Exercise material:
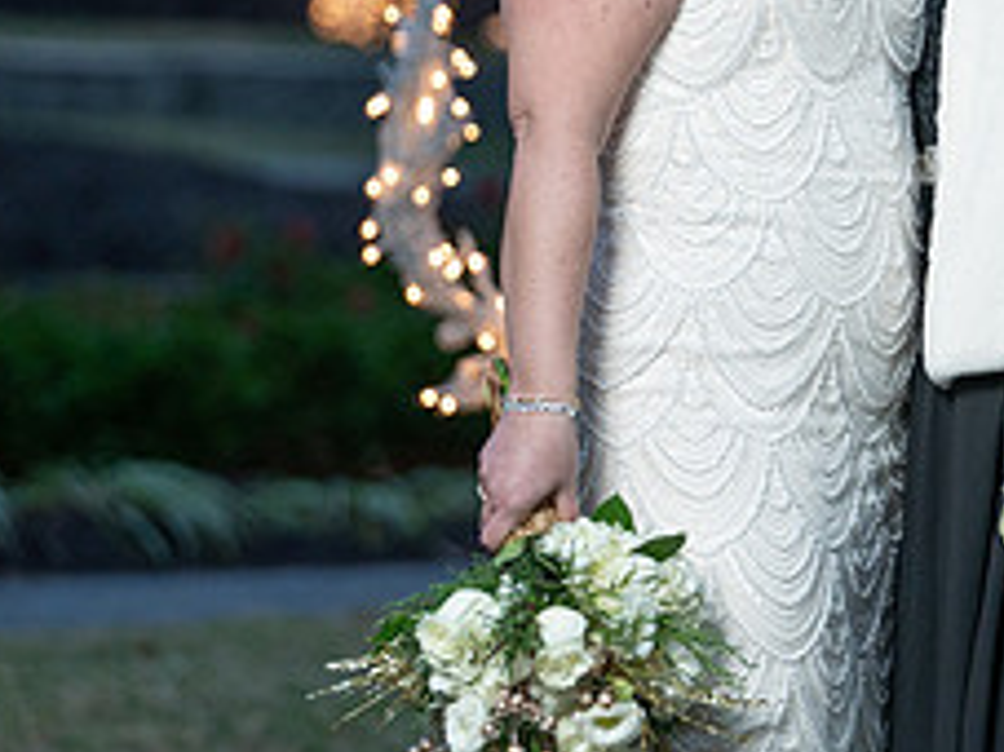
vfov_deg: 3.6
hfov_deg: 4.8
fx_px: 11972
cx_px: 898
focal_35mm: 413
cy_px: 139
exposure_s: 1/250
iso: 1600
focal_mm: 168
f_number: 4
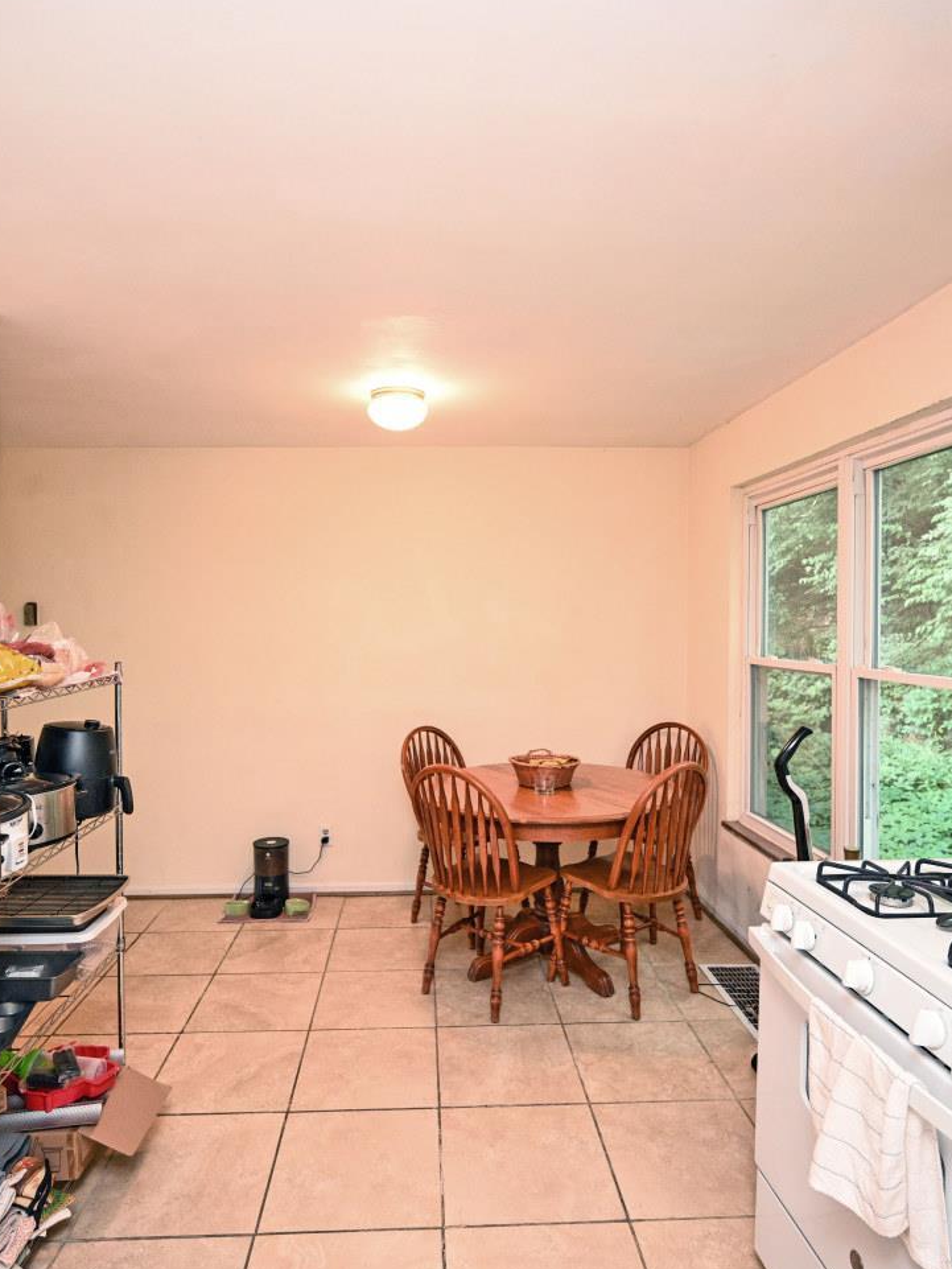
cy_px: 627
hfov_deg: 63.4
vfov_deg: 79.0
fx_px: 770
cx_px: 442
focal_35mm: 21
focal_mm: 14
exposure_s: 1/60
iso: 1250
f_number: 4
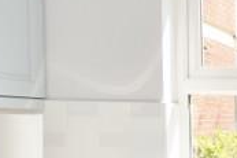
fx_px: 585
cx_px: 441
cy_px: 166
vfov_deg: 15.0
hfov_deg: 17.8
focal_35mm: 89
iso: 160
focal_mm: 10
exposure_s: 1/125
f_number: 5.6
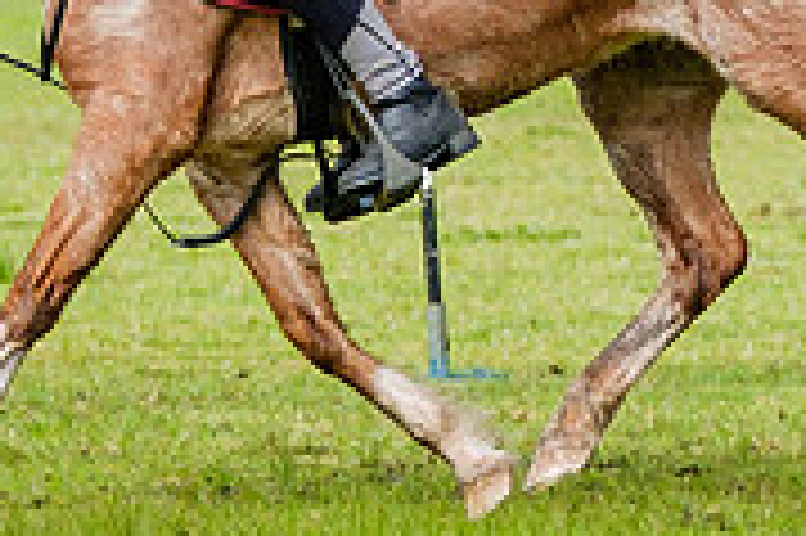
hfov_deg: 2.5
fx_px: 18140
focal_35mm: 811
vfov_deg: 1.7
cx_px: 689
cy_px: -227
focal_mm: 140
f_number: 3.6
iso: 250
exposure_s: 1/1400
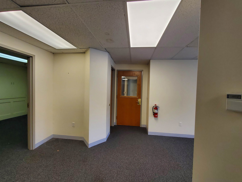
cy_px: 91
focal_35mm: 13
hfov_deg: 106.2
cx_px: 121
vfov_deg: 89.9
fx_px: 91
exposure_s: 1/60
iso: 100
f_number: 2.2
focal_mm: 1.8
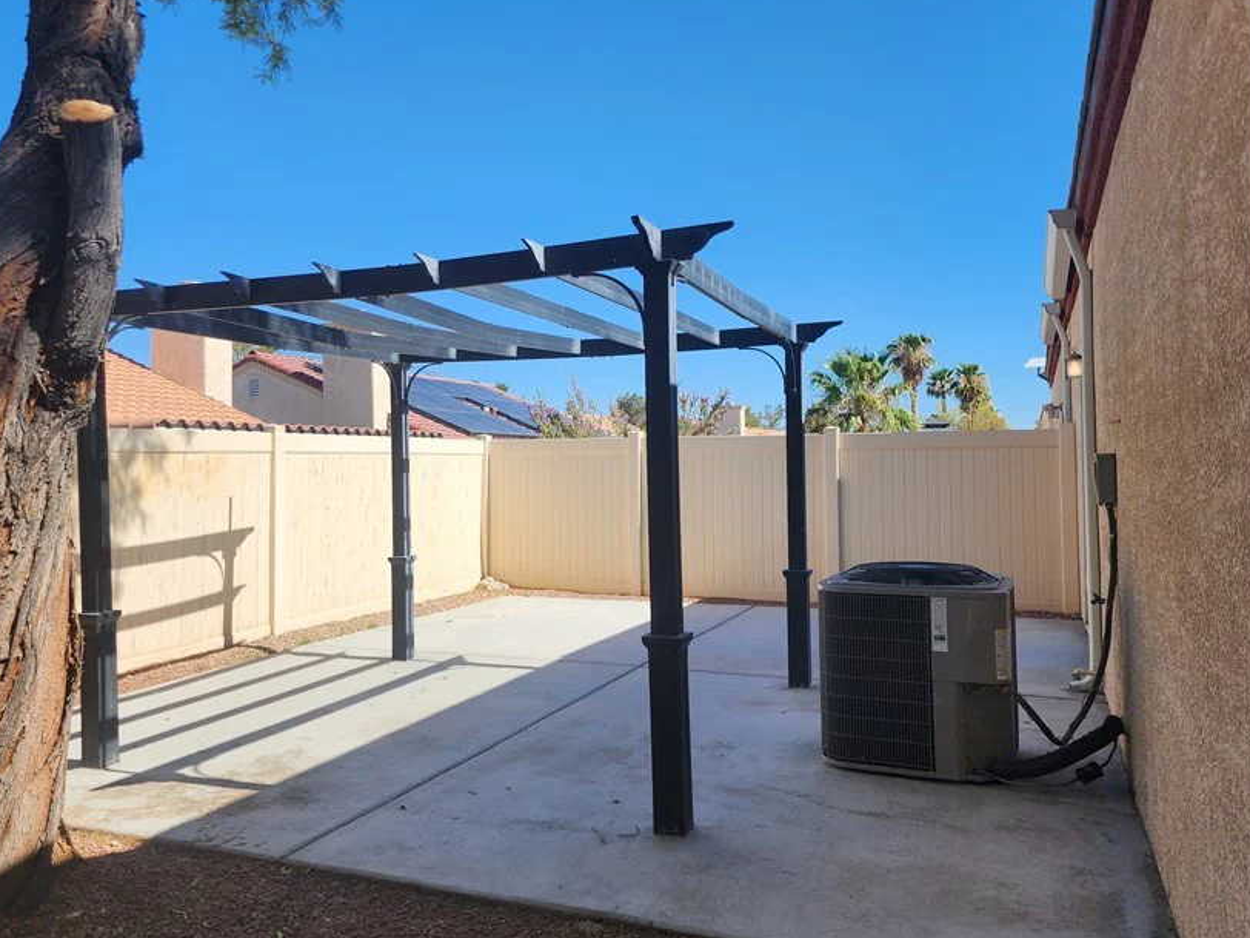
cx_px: 530
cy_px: 461
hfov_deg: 61.4
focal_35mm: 29
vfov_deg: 48.2
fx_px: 1047
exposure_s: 1/1102
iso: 12
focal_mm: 6.4
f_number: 1.8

What you are asked to do:
Repeat the records above word for word, keeping no pictures in the copy.

Your solution:
vfov_deg: 3.6
hfov_deg: 4.8
fx_px: 11972
cx_px: 898
focal_35mm: 413
cy_px: 139
exposure_s: 1/250
iso: 1600
focal_mm: 168
f_number: 4
cy_px: 627
hfov_deg: 63.4
vfov_deg: 79.0
fx_px: 770
cx_px: 442
focal_35mm: 21
focal_mm: 14
exposure_s: 1/60
iso: 1250
f_number: 4
fx_px: 585
cx_px: 441
cy_px: 166
vfov_deg: 15.0
hfov_deg: 17.8
focal_35mm: 89
iso: 160
focal_mm: 10
exposure_s: 1/125
f_number: 5.6
hfov_deg: 2.5
fx_px: 18140
focal_35mm: 811
vfov_deg: 1.7
cx_px: 689
cy_px: -227
focal_mm: 140
f_number: 3.6
iso: 250
exposure_s: 1/1400
cy_px: 91
focal_35mm: 13
hfov_deg: 106.2
cx_px: 121
vfov_deg: 89.9
fx_px: 91
exposure_s: 1/60
iso: 100
f_number: 2.2
focal_mm: 1.8
cx_px: 530
cy_px: 461
hfov_deg: 61.4
focal_35mm: 29
vfov_deg: 48.2
fx_px: 1047
exposure_s: 1/1102
iso: 12
focal_mm: 6.4
f_number: 1.8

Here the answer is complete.